Marcus turned from the tree line.

"We need to move." His voice was different β€” sharp, urgent. He was looking north. Through the trees. His body had locked into the posture River had seen on the ridge and at the ford, when his instincts detected something before his conscious mind caught up. "Now."

"What is it?" Cal was on his feet. Machete up.

Marcus held up a hand. *Listen.*

The hollow was quiet. The fire popped. The wind murmured in the canopy. Thorne's breathing. The creek, distant now, white noise.

And underneath the creek. Behind it. A sound that wasn't water.
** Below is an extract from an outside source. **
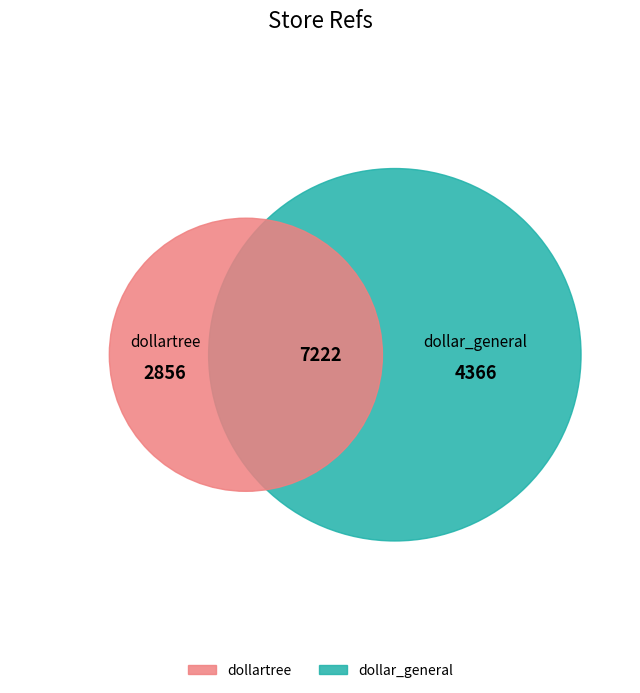

Which category has the smallest portion of the pie?

dollartree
Voices. Faint. Carried on the valley's acoustics the way sound traveled in Petra's canyon β€” distorted by distance, shredded by trees, but present. Human voices. Multiple. Coming from the south.

Coming from the ford.

"They crossed," Marcus said. "They're in the trees. On this side." He grabbed his pack. "Everyone. Right now."

River didn't recognize the phrase he'd used β€” *Oscar Mike* β€” but she didn't need to. Marcus was already moving, already shouldering his pack, already heading north through the trees with the efficient speed of a man who'd done this before.

Cal had Sera on her feet. Petra had Thorne. River grabbed Grandmother's coat β€” still wet, heavy enough to feel punishing β€” and followed Marcus into the dark.

Behind them, the voices grew no louder but no softer, and that meant the Riders were matching their pace, and matching meant tracking, and tracking meant the three hours Marcus had estimated were already fewer than that.

The hunt was on their side of the creek now, and it wasn't stopping for dawn.